* What you have to do
Every record below should be repeated exactly, with the pictures left out.

(Recorded data)

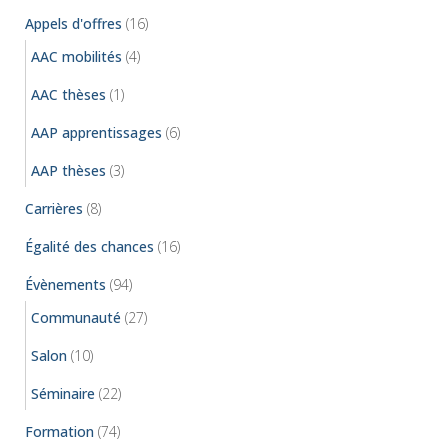
Appels d'offres
(16)
AAC mobilités
(4)
AAC thèses
(1)
AAP apprentissages
(6)
AAP thèses
(3)
Carrières
(8)
Égalité des chances
(16)
Évènements
(94)
Communauté
(27)
Salon
(10)
Séminaire
(22)
Formation
(74)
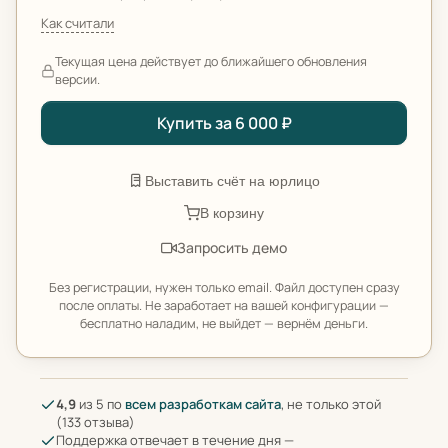
Как считали
Текущая цена действует до ближайшего обновления
версии.
Купить за 6 000 ₽
Выставить счёт на юрлицо
В корзину
Запросить демо
Без регистрации, нужен только email. Файл доступен сразу
после оплаты. Не заработает на вашей конфигурации —
бесплатно наладим, не выйдет — вернём деньги.
4,9
из 5 по
всем разработкам сайта
, не только этой
(133 отзыва)
Поддержка отвечает в течение дня —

* Solution for this task
Appels d'offres
(16)
AAC mobilités
(4)
AAC thèses
(1)
AAP apprentissages
(6)
AAP thèses
(3)
Carrières
(8)
Égalité des chances
(16)
Évènements
(94)
Communauté
(27)
Salon
(10)
Séminaire
(22)
Formation
(74)
Как считали
Текущая цена действует до ближайшего обновления
версии.
Купить за 6 000 ₽
Выставить счёт на юрлицо
В корзину
Запросить демо
Без регистрации, нужен только email. Файл доступен сразу
после оплаты. Не заработает на вашей конфигурации —
бесплатно наладим, не выйдет — вернём деньги.
4,9
из 5 по
всем разработкам сайта
, не только этой
(133 отзыва)
Поддержка отвечает в течение дня —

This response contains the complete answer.